Somehow, I still have most of my original teeth. There is no reasonable explanation for this. You’ve heard of the kid in the candy store? That was me. I grew up in one. It wasn’t exactly a candy store, but my family’s general store had a huge candy counter.
As soon as I was tall enough to reach the cash register, I went to work. Sure, I could have been doing regular kid stuff, but I learned quickly that when my parents were busy, it was easy to grab a Tootsie Roll or some bubble gum. Too easy.
Throughout my childhood, my mom took me to Trenton, Georgia for annual dental check-ups from Dr. Ray Ridge. He was a kind fellow, and I actually looked forward to those visits. Twice each year Dr. Ridge would scrape away the effects of my daily sugar intake.
When I became old enough to drive, I switched to a dentist in Scottsboro, Alabama, named Dr. Ralph Sheppard. My visits to his office concealed an ulterior motive. I had become obsessed with becoming a radio announcer, and he owned the local FM radio station. In my dreams, I imagined him looking deep into my mouth proclaiming, “This is the throat of a disc jockey! Put him on the radio, now!” Despite my dental chair auditions, he only seemed interested in cleaning, filling, and flossing.
Then came the dark years. As I hit my twenties, and was out from under my parents’ watchful eyes, I avoided the dentist. For about ten years, I made excuses and told outright lies when my mother questioned me about dental care. After all, I figured my teeth would last forever, and I found more enjoyable ways to spend money.
Around the time I hit thirty, it became evident that my lazy approach to dental hygiene was not getting the job done.
My mother had gotten to the point in her life where she was totally honest. Up until then, she was totally positive about me. “You look so handsome today!” “Look at that wavy hair!” And then one day, the truth came out. “Why aren’t your teeth straight anymore?” I looked in the mirror that night. She was right.

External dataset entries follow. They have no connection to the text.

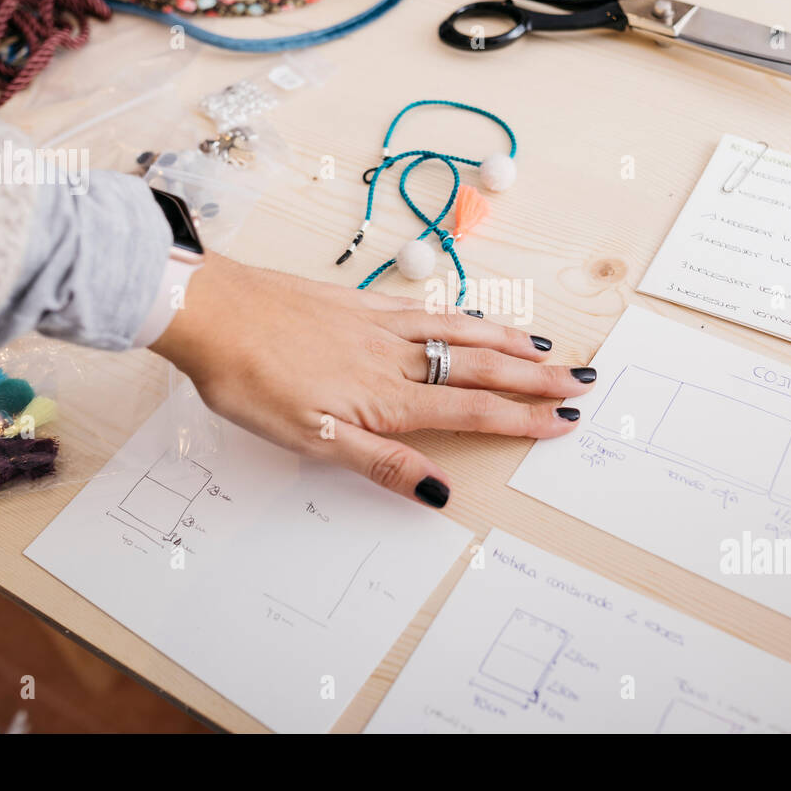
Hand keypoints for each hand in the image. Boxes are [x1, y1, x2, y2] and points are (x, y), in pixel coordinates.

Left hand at [150, 254, 595, 506]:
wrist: (208, 310)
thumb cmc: (248, 380)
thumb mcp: (310, 439)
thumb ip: (379, 461)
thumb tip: (437, 489)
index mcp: (385, 395)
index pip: (472, 411)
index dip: (523, 418)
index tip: (566, 420)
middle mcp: (393, 355)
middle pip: (480, 368)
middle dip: (535, 378)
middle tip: (582, 380)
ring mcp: (378, 323)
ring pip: (459, 333)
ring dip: (507, 343)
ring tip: (544, 348)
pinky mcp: (356, 302)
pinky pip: (425, 308)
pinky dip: (460, 315)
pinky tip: (470, 316)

So I shopped around. “Know any painless dentists?” I asked a few co-workers. One dentist came highly recommended, and he even had the sign “Painless Dentist” on his door. He soon began salvaging the wreckage inside my mouth. Mom was on target about those crooked teeth. At the age of 35, I had to wear braces. My new dentist was laying down the law. “You’re on TV, right?” “Yes sir, I am.” “Then, take better care of your teeth!” It made sense. As for the painless dentist part, after I shrieked in pain, I said, “I thought you were a painless dentist!” He paused and said, “I didn’t feel a thing.”
I later switched to an older dentist. Miraculously, it seemed for many years, my check-ups were joyous occasions. An assistant would clean my teeth, and the elderly doc would come in, take a quick look inside, and mumble, “Everything looks good.” I was free to go.

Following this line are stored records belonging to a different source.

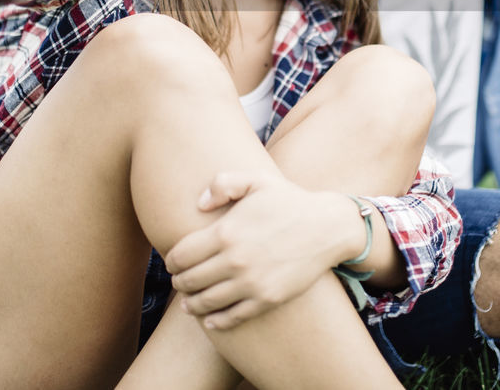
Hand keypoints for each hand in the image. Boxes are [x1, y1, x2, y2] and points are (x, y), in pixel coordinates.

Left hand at [164, 173, 362, 330]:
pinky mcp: (267, 299)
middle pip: (189, 281)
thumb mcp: (256, 179)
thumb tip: (198, 205)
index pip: (181, 255)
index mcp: (226, 231)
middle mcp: (235, 260)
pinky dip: (216, 321)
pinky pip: (232, 317)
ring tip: (189, 302)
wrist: (328, 227)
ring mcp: (251, 283)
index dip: (171, 260)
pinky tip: (211, 318)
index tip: (172, 261)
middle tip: (179, 281)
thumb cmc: (289, 200)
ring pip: (206, 302)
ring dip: (191, 304)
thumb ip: (222, 184)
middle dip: (179, 282)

Unfortunately, things weren’t really so good. I detected some issues, so I switched dentists again. It turned out the old fellow had neglected some serious problems. It was back to the grind.
To this day, it’s a thrice-yearly round of poking and prodding. Occasionally, my dentist will lean in to his assistant, whispering something about a maxillary axial occlusion on the first cousin molar, twice removed, and say, “I’ve never seen anything like it, have you?” I feel certain those x-rays will soon be published in the The Journal of the American Dental Association.
As for the pain, when it comes time to crown a tooth, they don’t even ask anymore. “Give him the gas,” the dentist says. For the next hour, I’m in toe-tingling heaven, grinning under the influence of nitrous oxide. Just recently, they started charging for it. I was too giddy to complain.
Someone asked me, “Have you ever had TMJ?” Nope, but I have definitely helped several dentists buy a new BMW.